DATA TO EXAMINE
------------------------------------------------

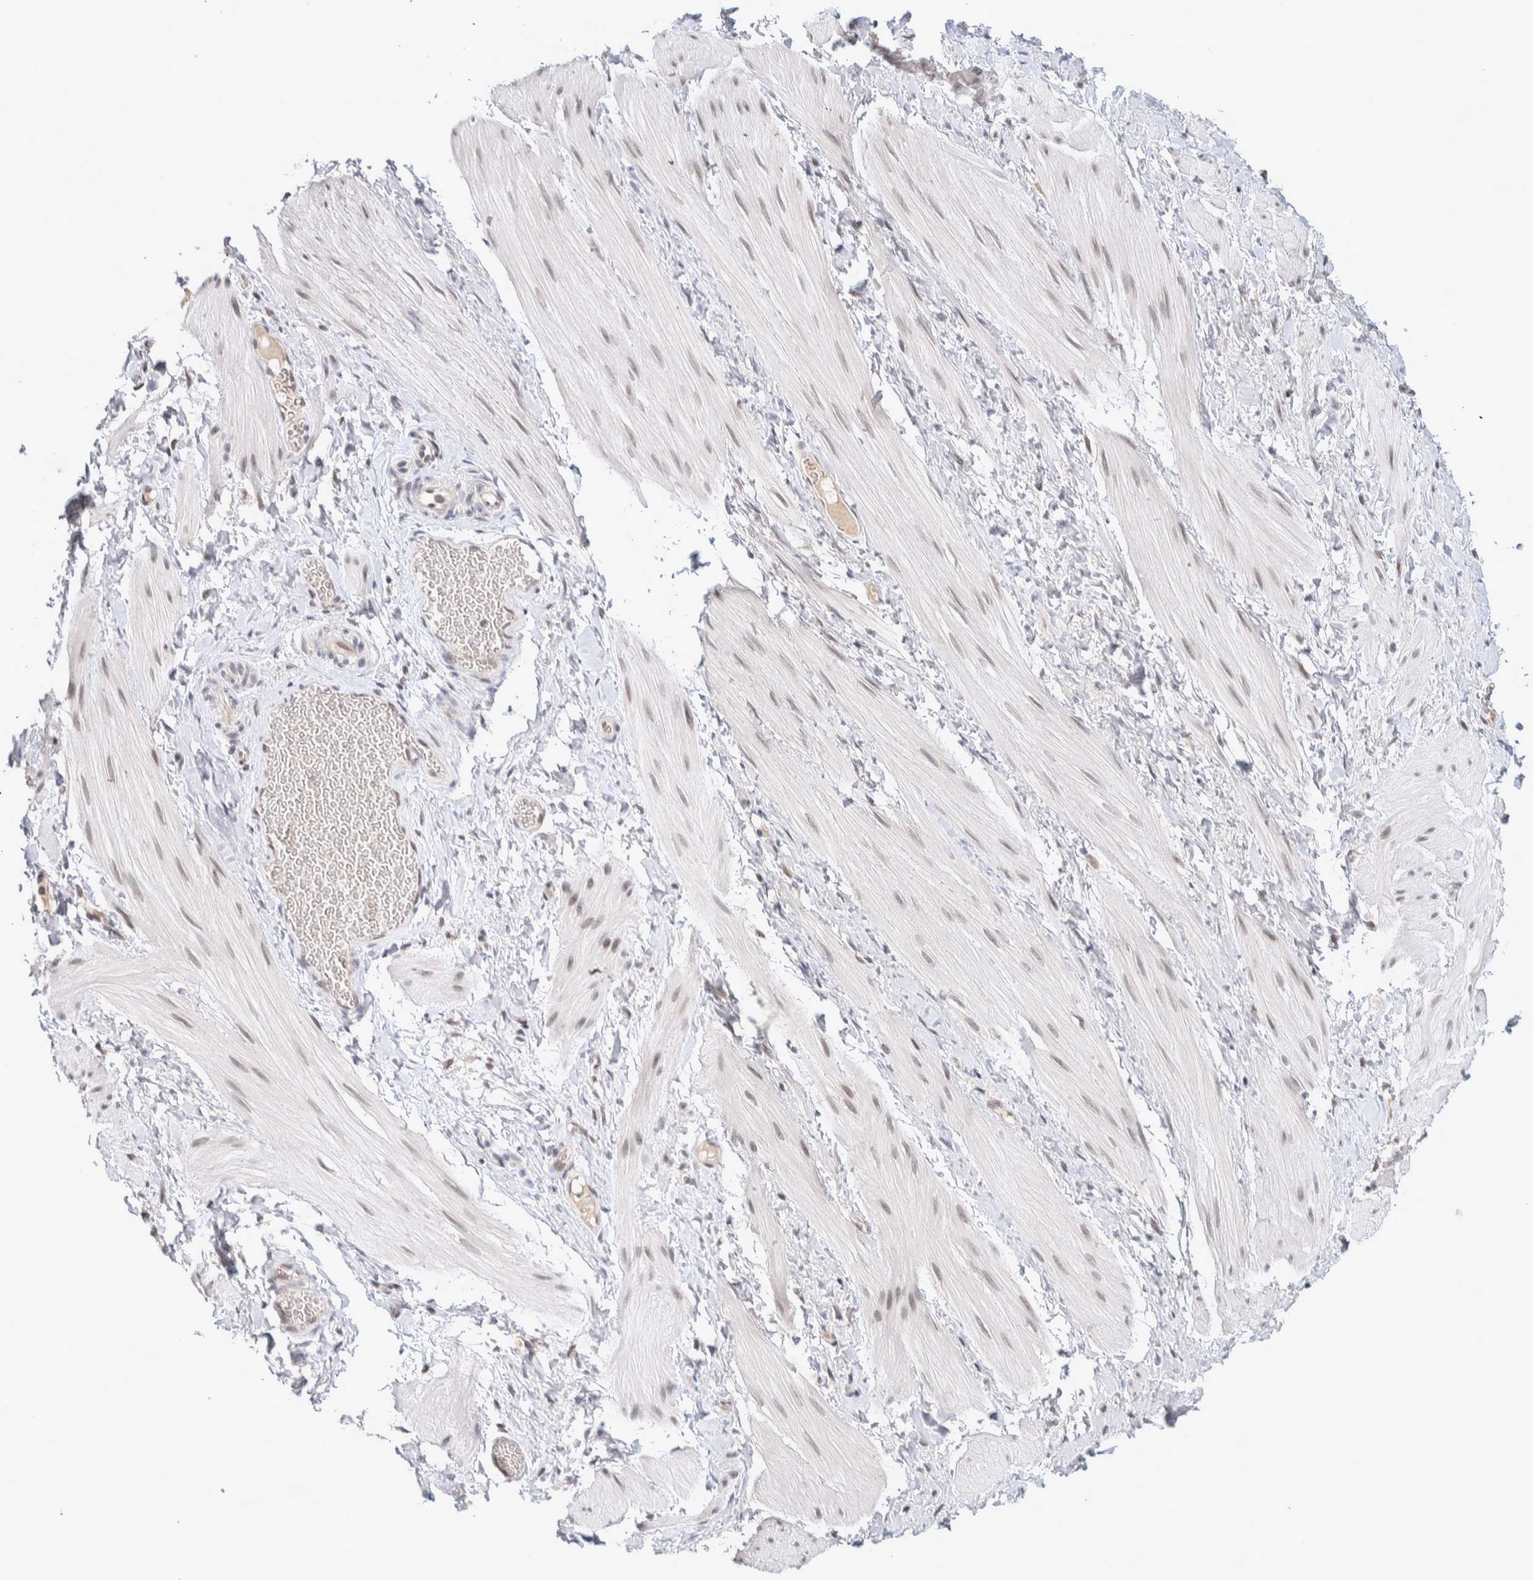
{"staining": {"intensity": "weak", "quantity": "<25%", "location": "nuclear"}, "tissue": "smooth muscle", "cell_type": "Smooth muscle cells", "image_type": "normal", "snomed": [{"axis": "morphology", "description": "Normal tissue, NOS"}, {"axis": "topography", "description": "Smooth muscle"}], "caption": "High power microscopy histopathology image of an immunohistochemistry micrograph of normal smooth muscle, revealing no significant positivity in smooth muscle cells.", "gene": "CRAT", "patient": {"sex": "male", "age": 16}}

------------------------------------------------

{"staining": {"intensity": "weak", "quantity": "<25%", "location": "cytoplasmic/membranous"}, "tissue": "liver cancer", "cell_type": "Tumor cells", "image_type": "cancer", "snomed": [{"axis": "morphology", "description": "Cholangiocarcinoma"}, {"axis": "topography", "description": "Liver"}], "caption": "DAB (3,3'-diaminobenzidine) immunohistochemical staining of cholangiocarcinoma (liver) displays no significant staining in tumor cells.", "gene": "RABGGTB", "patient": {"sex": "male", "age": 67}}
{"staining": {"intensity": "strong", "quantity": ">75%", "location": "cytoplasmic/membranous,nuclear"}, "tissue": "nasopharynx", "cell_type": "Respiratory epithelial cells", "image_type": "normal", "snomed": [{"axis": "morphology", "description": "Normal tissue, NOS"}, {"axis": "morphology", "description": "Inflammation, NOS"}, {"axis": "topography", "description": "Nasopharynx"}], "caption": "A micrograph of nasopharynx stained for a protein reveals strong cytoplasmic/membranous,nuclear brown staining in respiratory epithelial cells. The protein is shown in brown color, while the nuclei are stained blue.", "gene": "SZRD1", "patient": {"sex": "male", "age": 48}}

------------------------------------------------

EXERCISE
Proceeding from the line containing "(3,3'-diaminobenzidine) immunohistochemical staining" through the line containing "micrograph of nasopharynx", transcribe the lines above exactly, both end lines included.

ANSWER TO THE PROBLEM
{"staining": {"intensity": "weak", "quantity": "<25%", "location": "cytoplasmic/membranous"}, "tissue": "liver cancer", "cell_type": "Tumor cells", "image_type": "cancer", "snomed": [{"axis": "morphology", "description": "Cholangiocarcinoma"}, {"axis": "topography", "description": "Liver"}], "caption": "DAB (3,3'-diaminobenzidine) immunohistochemical staining of cholangiocarcinoma (liver) displays no significant staining in tumor cells.", "gene": "RABGGTB", "patient": {"sex": "male", "age": 67}}
{"staining": {"intensity": "strong", "quantity": ">75%", "location": "cytoplasmic/membranous,nuclear"}, "tissue": "nasopharynx", "cell_type": "Respiratory epithelial cells", "image_type": "normal", "snomed": [{"axis": "morphology", "description": "Normal tissue, NOS"}, {"axis": "morphology", "description": "Inflammation, NOS"}, {"axis": "topography", "description": "Nasopharynx"}], "caption": "A micrograph of nasopharynx stained for a protein reveals strong cytoplasmic/membranous,nuclear brown staining in respiratory epithelial cells. The protein is shown in brown color, while the nuclei are stained blue.", "gene": "SZRD1", "patient": {"sex": "male", "age": 48}}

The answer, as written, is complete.